Description of the task → Continue the passage about Berkeley's choreography, starting right after its last sentence.
*** Opening Selected passage ***
And indeed, Berkeley toiled with an almost religious fervor to achieve his art.
And art, it irrefutably remains. Not bad for an uneducated, brash New Yorker
whose stint as a drill sergeant in the army during WWI would become the
inspiration for his second career as a much sought-after Broadway and Hollywood
choreographer. Berkeley’s approach to dance had very little to do with the
dancer as artiste. Some of his harshest critics would also argue it has
absolutely nothing to do with dance - period. But it had everything to do with
the utilization of a dancer’s entire body, often as a mere cog in a great
wheel, performing perfunctory movements, requiring more athleticism than Terpsichorean finesse. Over the years,
some have argued Berkeley had absolutely no talent at all, just a
self-indulgent thirst for industrialized absurdity, making machinery out of the
human form; his camera doing most of the work, his maneuvering minions, just
that – never achieving a level of individuality on those endlessly rotating
platforms and rising staircases to nowhere.
*** Closing Selected passage ***
*** Opening Given data ***
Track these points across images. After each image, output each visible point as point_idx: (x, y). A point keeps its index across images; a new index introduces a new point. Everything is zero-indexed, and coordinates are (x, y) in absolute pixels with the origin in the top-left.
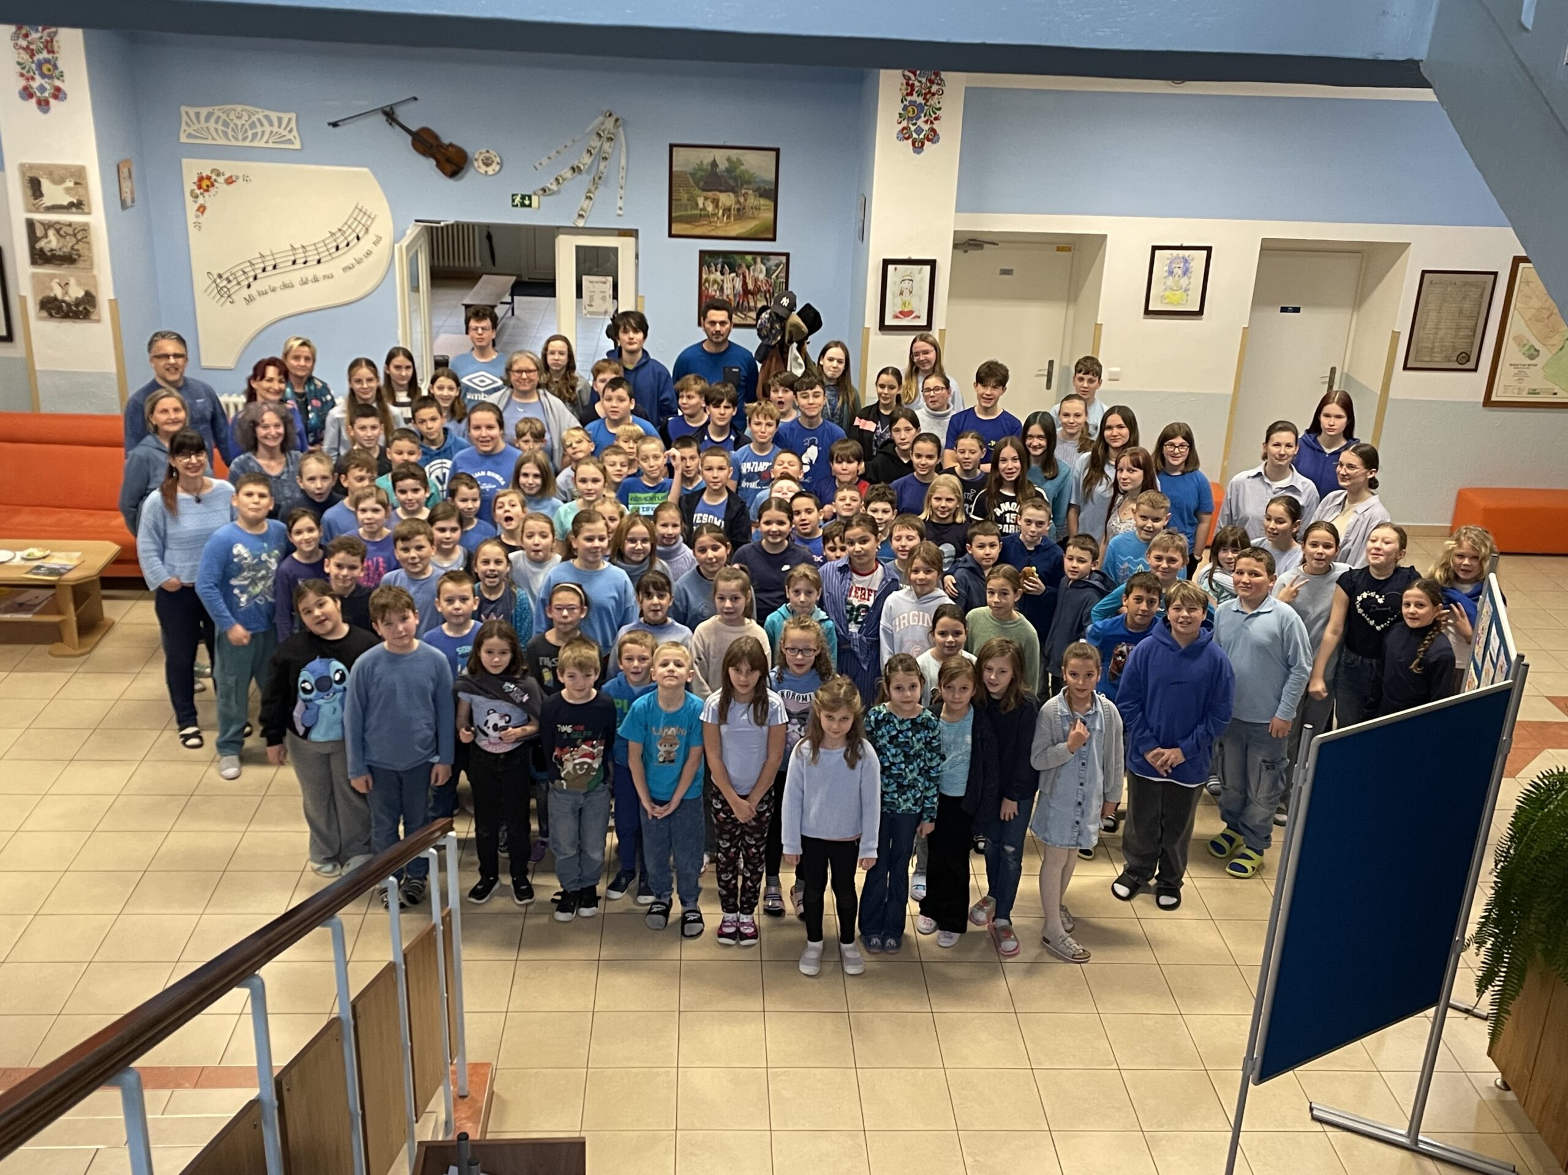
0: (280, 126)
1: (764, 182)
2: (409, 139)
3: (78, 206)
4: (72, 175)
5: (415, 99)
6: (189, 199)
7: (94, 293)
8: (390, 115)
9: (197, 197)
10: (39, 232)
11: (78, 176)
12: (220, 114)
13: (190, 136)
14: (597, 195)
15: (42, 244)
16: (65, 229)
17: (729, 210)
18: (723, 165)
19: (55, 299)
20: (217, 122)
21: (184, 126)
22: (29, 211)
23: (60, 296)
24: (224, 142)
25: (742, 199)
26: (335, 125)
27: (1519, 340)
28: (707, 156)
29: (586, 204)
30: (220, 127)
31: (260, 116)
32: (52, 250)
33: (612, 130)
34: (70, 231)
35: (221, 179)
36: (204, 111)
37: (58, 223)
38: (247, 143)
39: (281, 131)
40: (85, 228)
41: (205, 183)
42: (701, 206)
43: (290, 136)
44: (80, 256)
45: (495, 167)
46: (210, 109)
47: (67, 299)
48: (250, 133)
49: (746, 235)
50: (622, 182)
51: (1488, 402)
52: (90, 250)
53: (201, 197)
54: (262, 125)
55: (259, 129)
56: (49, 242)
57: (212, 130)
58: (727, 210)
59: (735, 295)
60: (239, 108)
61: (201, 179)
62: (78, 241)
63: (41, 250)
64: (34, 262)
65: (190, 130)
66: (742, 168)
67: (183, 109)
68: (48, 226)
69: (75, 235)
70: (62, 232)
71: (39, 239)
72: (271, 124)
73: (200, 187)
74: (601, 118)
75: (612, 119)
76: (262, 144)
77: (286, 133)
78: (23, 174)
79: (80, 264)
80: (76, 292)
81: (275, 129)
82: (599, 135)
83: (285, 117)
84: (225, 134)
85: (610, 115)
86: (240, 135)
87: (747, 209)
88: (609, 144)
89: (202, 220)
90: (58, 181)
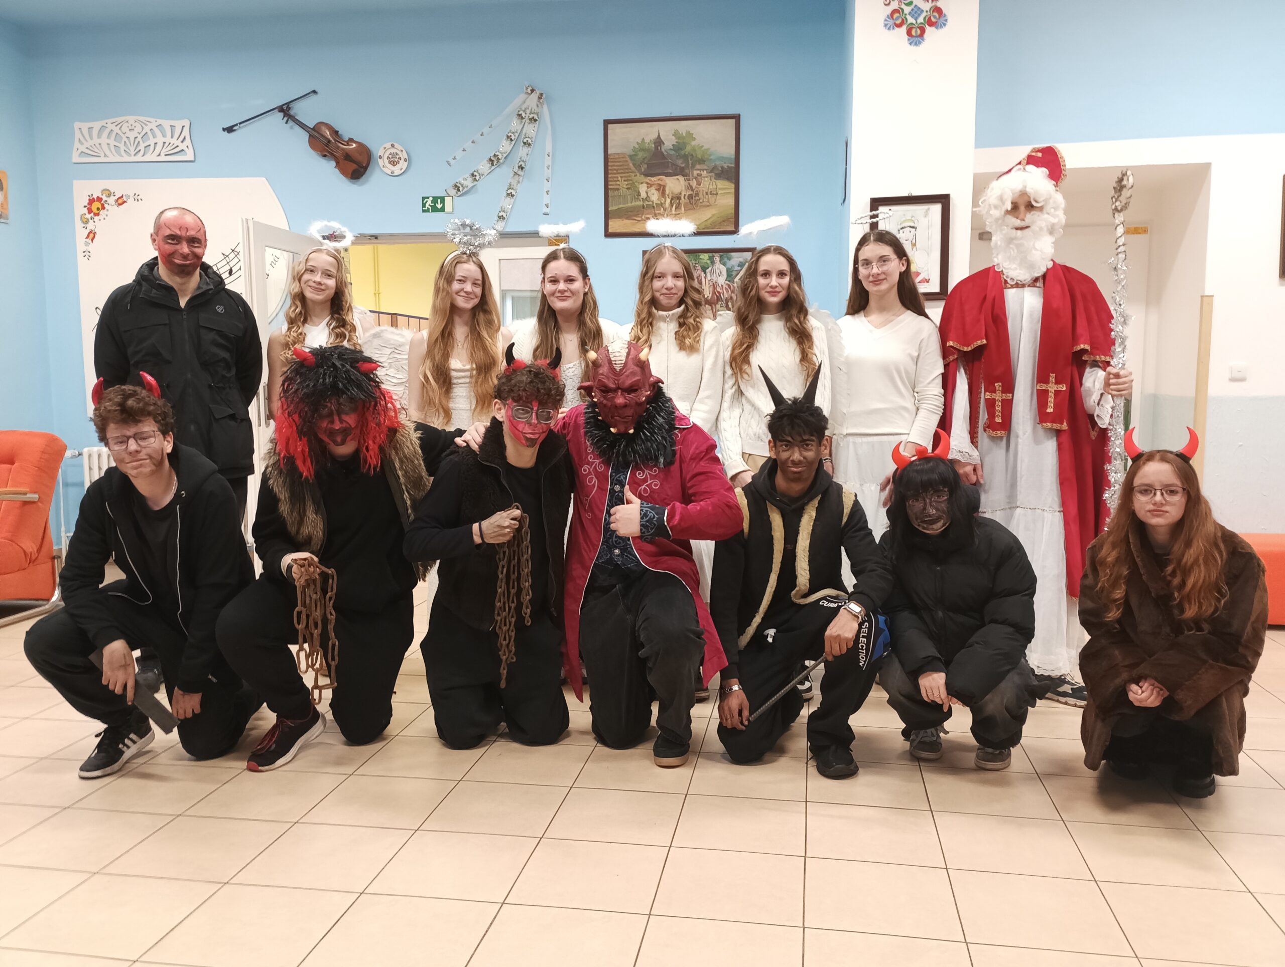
0: (172, 137)
1: (721, 158)
2: (305, 136)
5: (314, 92)
6: (79, 224)
8: (285, 110)
9: (87, 222)
12: (113, 127)
13: (82, 154)
14: (521, 190)
17: (679, 198)
18: (669, 142)
20: (109, 136)
21: (77, 144)
24: (118, 159)
25: (694, 183)
26: (230, 130)
28: (649, 132)
29: (507, 203)
30: (112, 142)
31: (153, 126)
33: (536, 109)
35: (111, 200)
36: (97, 125)
38: (139, 158)
39: (174, 141)
41: (96, 205)
42: (643, 195)
43: (182, 146)
45: (403, 165)
46: (103, 123)
48: (142, 147)
49: (701, 228)
50: (548, 173)
53: (91, 221)
54: (154, 137)
55: (151, 142)
57: (105, 147)
58: (676, 198)
60: (131, 119)
61: (91, 201)
65: (83, 148)
66: (693, 143)
67: (77, 125)
72: (164, 136)
73: (90, 211)
74: (523, 96)
75: (535, 96)
76: (154, 157)
77: (178, 143)
81: (168, 140)
82: (519, 115)
83: (178, 124)
84: (118, 149)
85: (532, 91)
86: (132, 148)
87: (701, 195)
88: (532, 125)
89: (92, 247)
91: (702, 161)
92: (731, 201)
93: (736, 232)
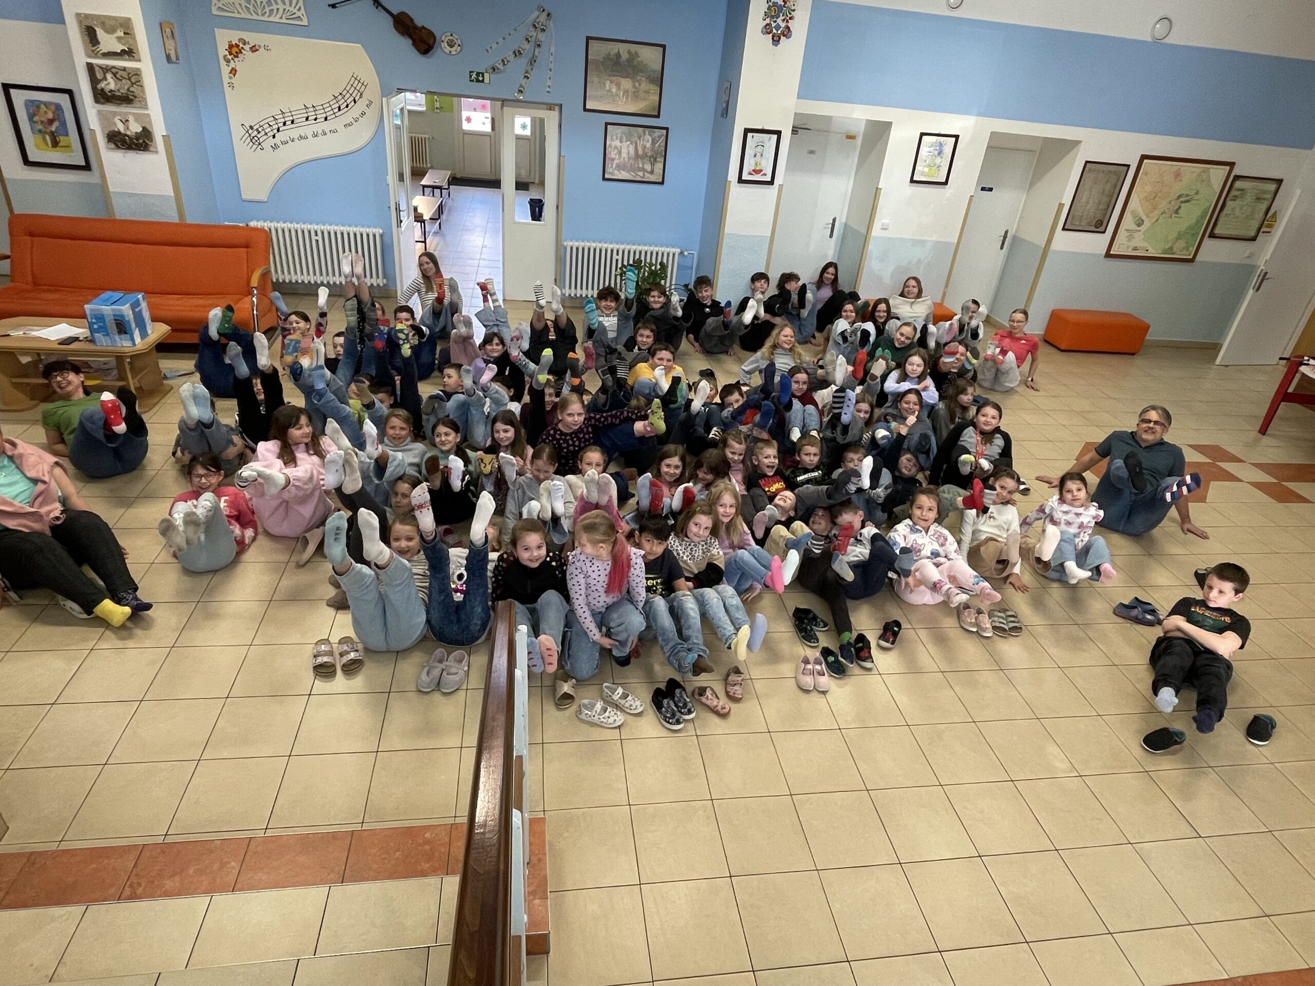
0: (290, 6)
1: (654, 71)
2: (389, 21)
3: (129, 53)
4: (121, 25)
6: (223, 63)
7: (148, 127)
9: (229, 61)
10: (99, 75)
11: (126, 26)
13: (219, 9)
14: (532, 75)
15: (102, 85)
16: (121, 73)
17: (628, 92)
18: (625, 56)
19: (119, 133)
21: (214, 1)
22: (89, 56)
23: (122, 131)
24: (248, 16)
25: (637, 84)
26: (333, 6)
27: (1134, 213)
28: (614, 48)
29: (524, 81)
30: (243, 3)
32: (111, 91)
33: (545, 23)
34: (125, 74)
35: (247, 47)
37: (114, 67)
38: (265, 18)
39: (291, 9)
40: (137, 73)
41: (234, 50)
42: (607, 88)
43: (298, 14)
44: (135, 97)
45: (457, 48)
47: (128, 133)
48: (267, 9)
49: (639, 112)
50: (552, 66)
51: (1108, 255)
52: (143, 91)
53: (232, 62)
54: (277, 3)
55: (274, 7)
56: (109, 84)
58: (626, 92)
61: (231, 46)
62: (133, 84)
63: (102, 90)
64: (97, 101)
65: (220, 4)
66: (639, 59)
68: (106, 69)
69: (129, 79)
70: (118, 76)
71: (100, 81)
72: (284, 4)
73: (230, 53)
74: (537, 13)
75: (545, 14)
76: (277, 19)
77: (295, 11)
78: (80, 23)
79: (136, 104)
80: (135, 128)
81: (287, 7)
82: (535, 26)
85: (543, 10)
86: (260, 10)
87: (640, 92)
88: (542, 33)
89: (234, 80)
90: (111, 31)
91: (642, 71)
92: (657, 98)
93: (658, 116)
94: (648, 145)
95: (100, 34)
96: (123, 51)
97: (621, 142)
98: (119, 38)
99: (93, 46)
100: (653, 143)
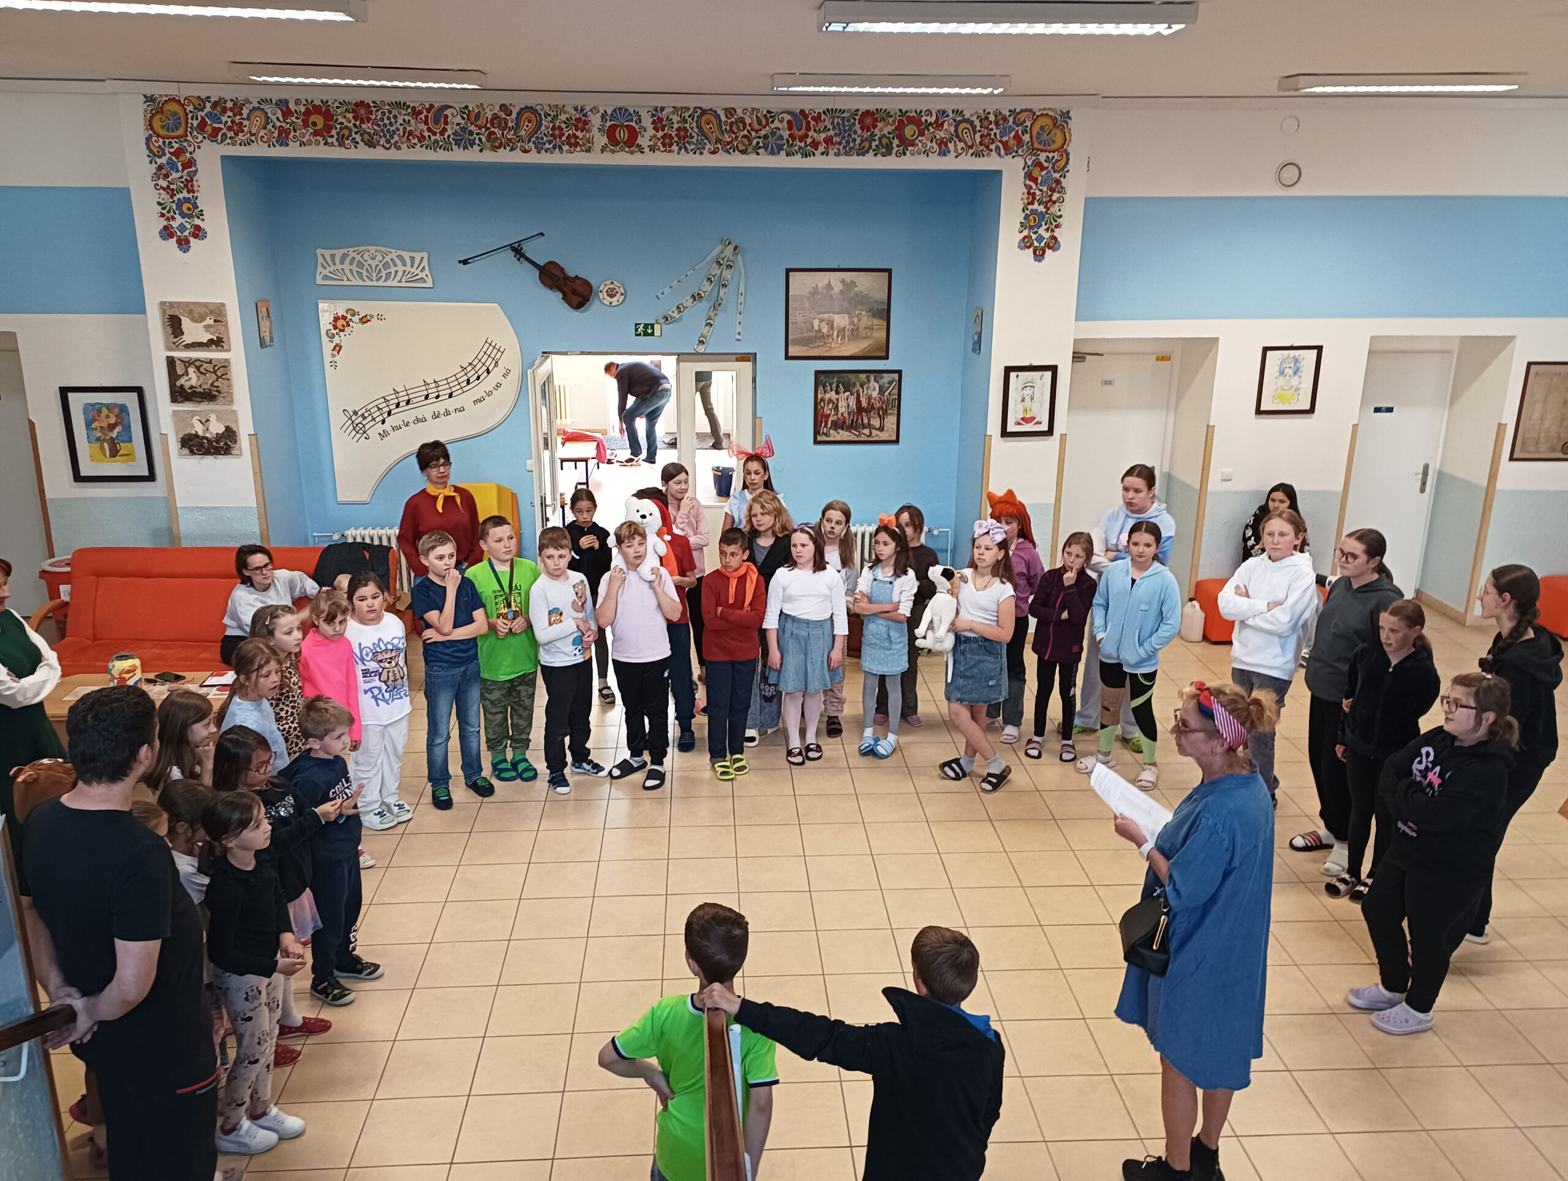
0: (412, 266)
1: (877, 302)
2: (537, 273)
3: (217, 343)
4: (212, 312)
5: (542, 234)
6: (325, 339)
7: (234, 428)
8: (518, 251)
9: (333, 336)
10: (180, 371)
11: (218, 313)
12: (355, 255)
13: (325, 277)
14: (717, 321)
15: (182, 381)
16: (205, 365)
17: (844, 331)
18: (837, 288)
19: (196, 436)
20: (351, 263)
21: (320, 268)
22: (169, 349)
23: (200, 433)
24: (361, 283)
25: (855, 320)
26: (465, 262)
28: (822, 279)
29: (706, 330)
30: (355, 268)
31: (393, 256)
32: (192, 387)
33: (731, 258)
34: (210, 367)
35: (356, 319)
36: (339, 253)
37: (198, 360)
38: (380, 283)
39: (413, 270)
40: (225, 365)
41: (341, 323)
42: (816, 328)
43: (422, 275)
44: (220, 392)
45: (618, 298)
46: (345, 251)
47: (208, 435)
48: (383, 273)
49: (860, 354)
50: (741, 308)
52: (230, 386)
53: (337, 336)
54: (395, 265)
55: (393, 269)
56: (190, 379)
57: (347, 272)
58: (842, 330)
59: (849, 413)
60: (372, 249)
61: (336, 319)
62: (218, 377)
63: (182, 386)
64: (174, 400)
65: (326, 272)
66: (857, 289)
67: (319, 252)
68: (188, 363)
69: (215, 372)
70: (202, 369)
71: (180, 377)
72: (404, 265)
73: (335, 327)
74: (721, 247)
75: (731, 247)
76: (395, 283)
77: (418, 272)
78: (164, 312)
79: (220, 400)
80: (217, 428)
81: (408, 268)
82: (718, 262)
83: (418, 256)
84: (360, 274)
85: (729, 244)
86: (374, 275)
87: (860, 329)
88: (728, 271)
89: (337, 358)
90: (198, 319)
91: (862, 303)
92: (883, 334)
93: (886, 357)
94: (875, 394)
95: (186, 323)
96: (211, 342)
97: (837, 393)
98: (207, 328)
99: (175, 337)
100: (882, 391)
*** Closing Given data ***
Output below →
But Busby
Berkeley never professed himself as a great choreographer. A musical number by
Busby Berkeley is really all about Berkeley’s fascination with form in lieu of
content. His numbers are big – gargantuan, in fact – and mind-boggling in their
intricacies. Other studios, most notably, MGM – and occasionally Paramount –
tried to mimic Berkeley’s style. In fact, MGM quickly snatched up Berkeley’s
contract after Warner dropped him in 1940. But MGM’s glamour and attention paid
to its stars never entirely meshed with Berkeley’s vision of the dancer as
‘extra’. Today, Busby Berkeley is primarily known, beloved, occasionally
reviled, but most often revered for the ten short years he spent on the Warner
back lot. He has been earmarked in the annals of Hollywood history for two
trends; the aforementioned geometric placement of his dancers, and, for his
equally famed and oft copied overhead crane shot. The Berkeley style is as much
an exercise in the proficient micromanagement of a multitude of chorines as a
genuine sense of finding the collective in the individual through Berkeley’s
stunning use of highly stylized camera movements. Much more than superficial
flights into fancy – at the heart of each frothy confection remains a semisweet
center of conformity bordering on the fascistic – a ‘parade of faces’ oddly
alike and indistinguishable.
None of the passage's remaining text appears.